W dniach 28-29 października 2011r. odbył się rajd 34 Wielopoziomowej Drużyny Harcerskiej "Piraci" przy Zespole Szkół Społecznych w Korlinie zorganizowany przez drużynową Dorotę Skrzeczkowską i przyjaciela drużyny Annę Pachołek . W rajdzie gościnnie wziął udział zuch z zaprzyjaźnionej drużyny z Postomina.
Rajd rozpoczął się o godzinie 17ej rozmieszczeniem zuchów i harcerzy w swoich "pokojach", po czym drużyna tradycyjnie, w kręgu, przywitała się piosenką: "Bratnie słowo". Następnie zuchy i harcerze bawili się przy muzyce oraz przy blasku światełek dobiegających z wydrążonych dyń, które zuchy przygotowały wcześniej z myślą o nadchodzącym Halloween.
Po zabawie tanecznej, drużyna siedząc w kręgu, śpiewała różne piosenki harcerskie, bawiła się w zabawy przygotowane przez przyboczną Zuzannę Kalinowską.

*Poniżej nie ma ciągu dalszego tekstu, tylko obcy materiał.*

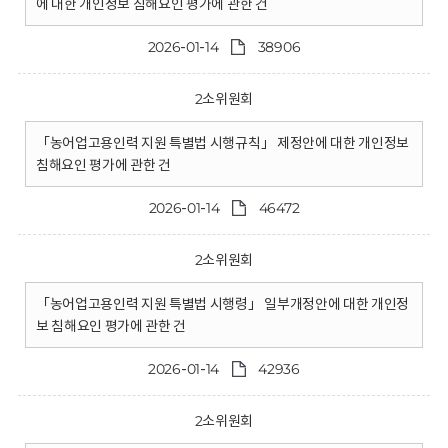
에 대한 개인정보 침해요인 평가에 관한 건
2026-01-14
38906
2소위원회
「농어업고용인력 지원 특별법 시행규칙」 제정안에 대한 개인정보
침해요인 평가에 관한 건
2026-01-14
46472
2소위원회
「농어업고용인력 지원 특별법 시행령」 일부개정안에 대한 개인정
보 침해요인 평가에 관한 건
2026-01-14
42936
2소위원회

Kolejnym etapem rajdu było przedwczesne Halloween, zgodnie z którego zasadą, zuchy i harcerze wyruszyli z piosenką na ustach do Korlina pukając do drzwi mieszkańców z hasłem: "cukierek albo psikus". Nie obyło się bez przebierańców, głośnych śpiewów, słodyczy i wspólnych zdjęć z mieszkańcami Korlina.
Po powrocie do szkoły zuchy i młodzi harcerze musieli przejść "chrzest", czyli tzw. "kotowanie" na pełnoprawnego członka drużyny. I tu wodze fantazji puściła przyboczna, która zorganizowała m.in. smakowanie keczupu z pieprzem, musztardy z pieprzem, ogórka z cukrem, picie mleka z talerza, zamoczenie twarzy i dmuchanie balonu z mąką w środku, który w pewnym momencie pękał... A na koniec trzeba było odpowiedzieć na pytanie dotyczące harcerstwa.
Następnego dnia, na zakończenie rajdu, drużyna piekła kiełbaski przy ognisku.
Zabawa była udana i już nie możemy doczekać się kolejnego rajdu.